(Photos courtesy of the Jacksonville Jaguars)
By Clark Judge
Talk of Fame Network
Tony Boselli wasn’t just the best offensive lineman in the history of the Jacksonville Jaguars. He was the best player in the history of the Jacksonville Jaguars and one of the best offensive tackles anywhere.
Though he appeared in only 91 games in seven seasons with the Jags, he was such a force that he was chosen to five Pro Bowls, three All-Pro teams and named as one of the four tackles on the 1990’s all-decade team. Despite that resume, Boselli has never once been discussed as a Hall of Fame finalist.
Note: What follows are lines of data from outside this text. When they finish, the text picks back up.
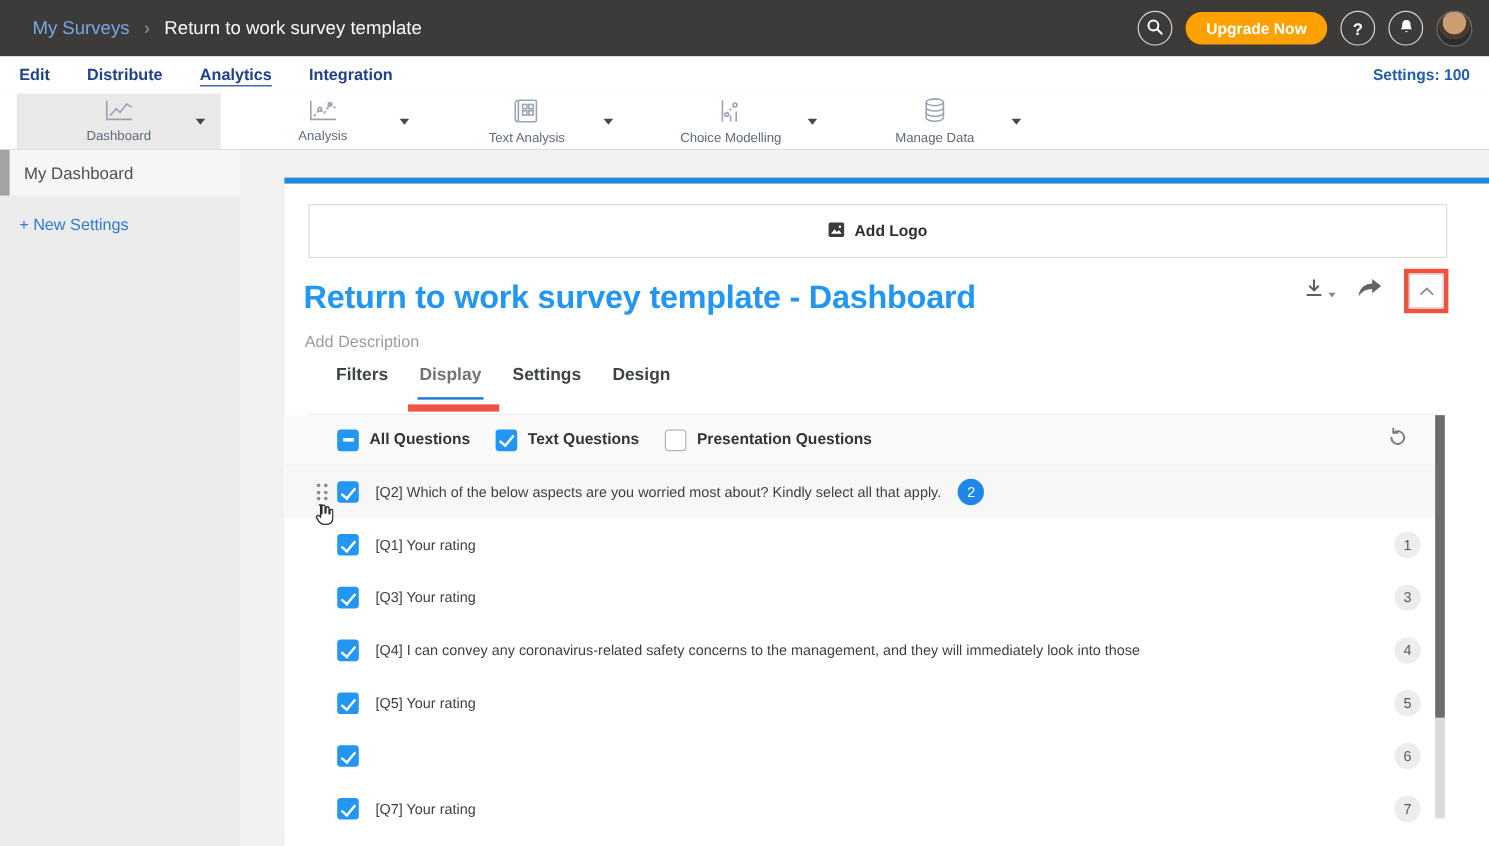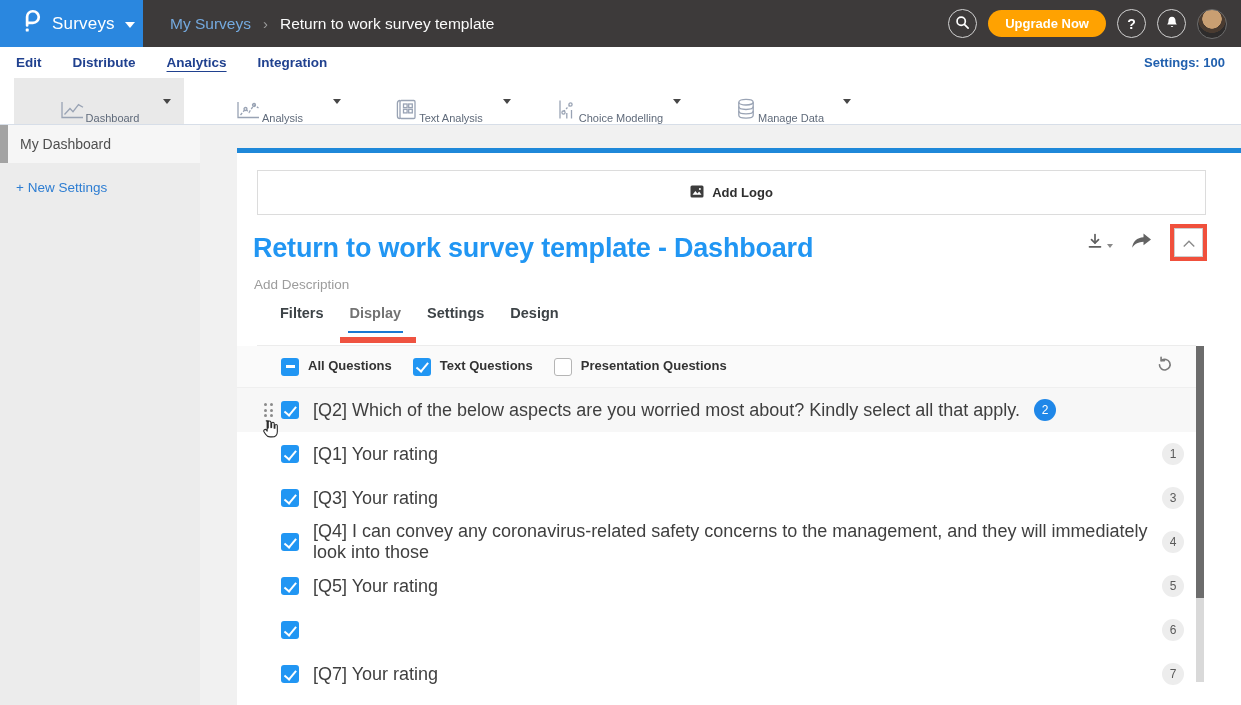"Surveys" div.brand { html: <div> <span> <svg> <path></path> <rect></rect> </svg> </span> <span>Surveys</span> <span></span> </div> -> none }
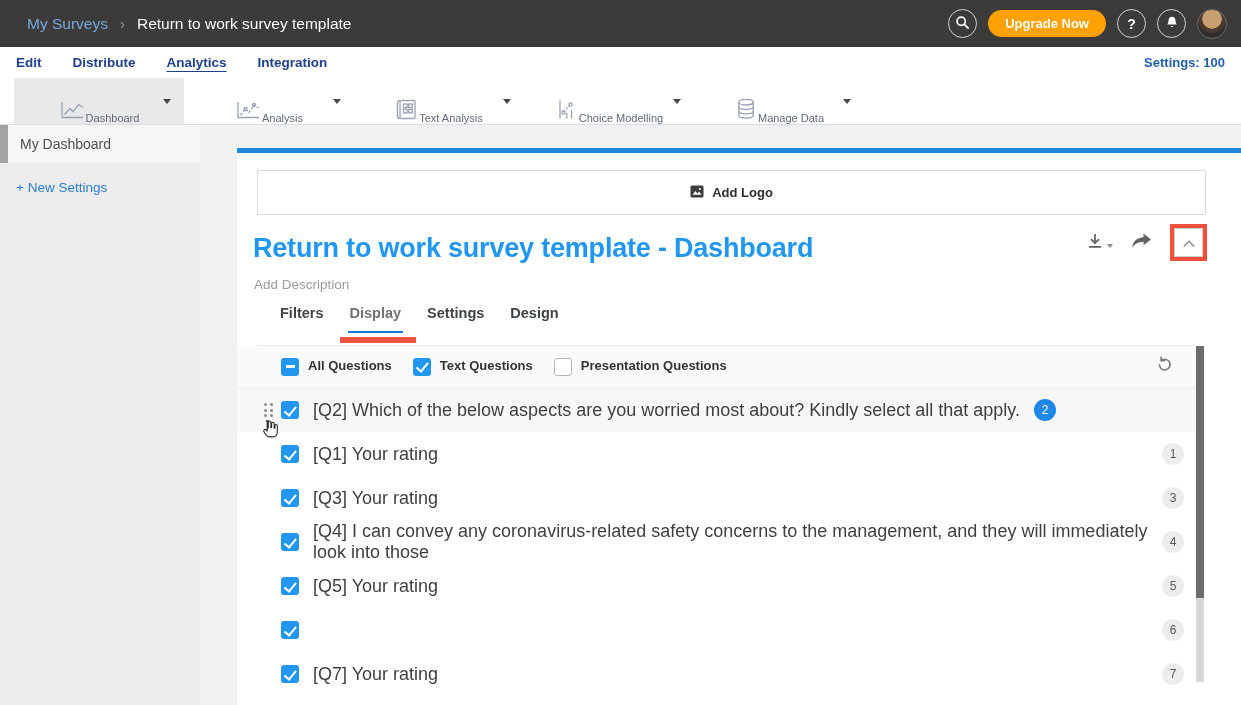"Dashboard" .tb-cell { align-items: flex-end -> center; flex-direction: row -> column }
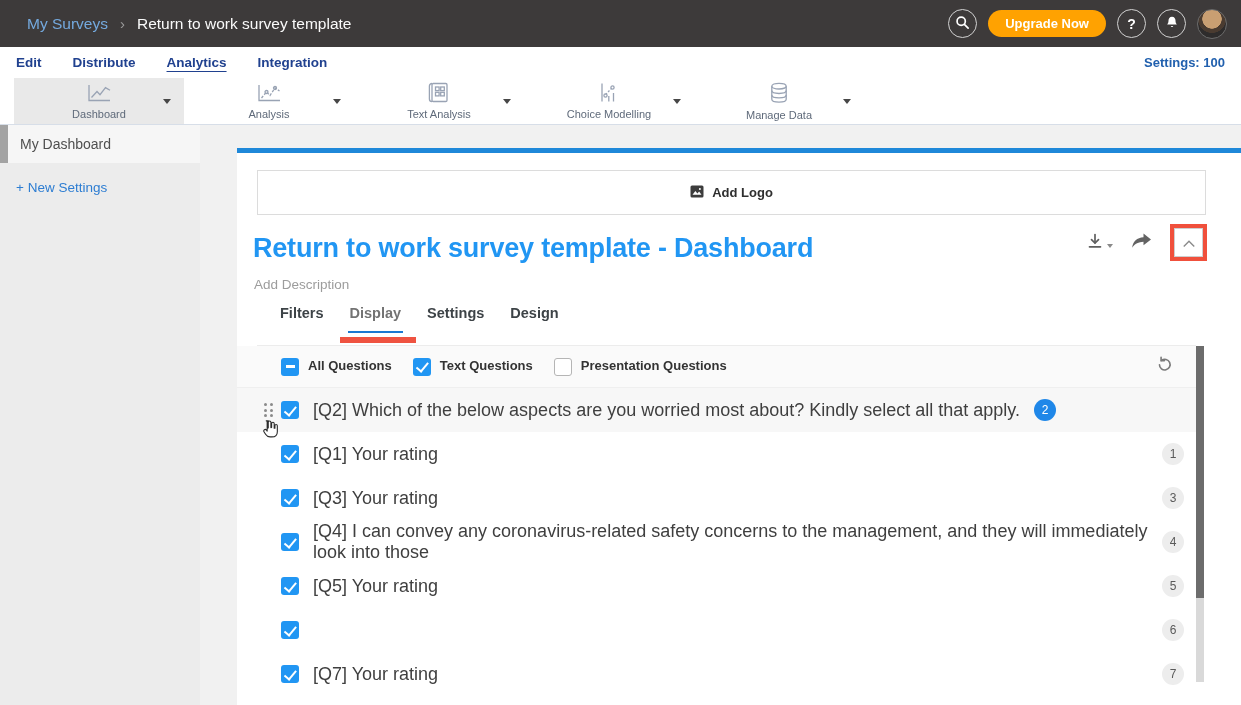"[Q2] Which of the below" .qtext { font-size: 18px -> 12px }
“It is what it is, and there’s nothing I can do,” said Boselli. “But I don’t fully understand it.”
Neither do I.
It’s not only that Tony Boselli isn’t in Canton; it’s that his name almost never is connected to Hall-of-Fame buzz. The guy not only hasn’t been chosen as one of 15 Hall-of-Fame finalists; he hasn’t been chosen as one of the Hall’s 25 semifinalists, for crying out loud. And while that seems odd/incomprehensible/downright ludicrous, consider this: Five of the second-teamers on that 1990’s all-decade offense are in the Hall, and a sixth – quarterback Brett Favre – is a slam dunk for induction next year.
So what’s the deal? Simple: Longevity. Boselli didn’t have it, and longevity is keeping too many qualified players out of the Hall of Fame.
I know, I know, Gale Sayers made it after five productive years with the Bears, and Dwight Stephenson made it after eight seasons with Miami. But they’re the exceptions. The rule is guys more like, oh, say a Terrell Davis whose career was cut short after four star-studded seasons with Denver … or a Kenny Easley, considered as one of the greatest safeties ever but who was forced to retire after seven years in the NFL.
At least Davis qualified as a Hall-of-Fame finalist. He made it into the room last year. But Easley? Nope. His only hope for a ticket to Canton now is through the seniors committee.
“I understand longevity plays a role,” said Boselli. “And it plays a greater role depending on whether you’re really good or great. But from my standpoint … and I hate to do this … but when I listen to the draft and hear people say, ‘He’s not Tony Boselli’ or ‘all-decade team’ it seems like a lot of people view me as one of the best to play the position. And if you’re the best at what you do doesn’t that have to mean something?”
So let’s go back to Stephenson. He was the best center of his time, so, yes, that meant something. He’s in the Hall of Fame. But while he played longer than Boselli, he had fewer starts (87 to Boselli’s 90) and was chosen to just as many Pro Bowls. But Stephenson played in two Super Bowls. Boselli played in none, though he did make it to two conference championship games. And Stephenson played in a big market, which shouldn’t mean anything … but sometimes does. Boselli did not.
So Stephenson is in, and Boselli is not … and, sorry, that’s not right. Tony Boselli was a dominant, overpowering blocker who was one of the game’s best at his position, and isn’t that what the Hall of Fame is supposed to be all about? I mean, he joined Hall-of-Famers Gary Zimmerman and Willie Roaf (as well as Miami’s Richmond Webb) as one of four tackles named to the all-decade teams of the 1990s. Don’t tell me he wasn’t as good as the others.
Because he was. Yet he can’t get a sniff from Canton, and I don’t get it.
Tony Boselli is right. If you’re the best at what you do … if you’re a measuring stick for others that follow … if you’re recognized by your peers as the best of the best … shouldn’t that count for something? Yeah, well, explain that to Boselli. He’s still waiting to be a finalist.
“What I told myself from the beginning,” said Boselli, “is that I will never campaign for myself for the Hall of Fame. I played the game. My career was what it was, and it speaks for itself. And my career ended because I was hurt. I don’t think about it except when it comes Hall-of-Fame season, and people start asking me about it. And, truth be told, when I see some of the names it’s a little puzzling I’m not included.
“But I tell people all the time that it bothers me wife, my family and my close friends way more than me. If one day I get into the Hall of Fame and go to Canton it will be a great honor. But I will be more excited for my wife and kids and family and friends than I will be for myself. Tony Boselli’s life will be just fine if it doesn’t happen.”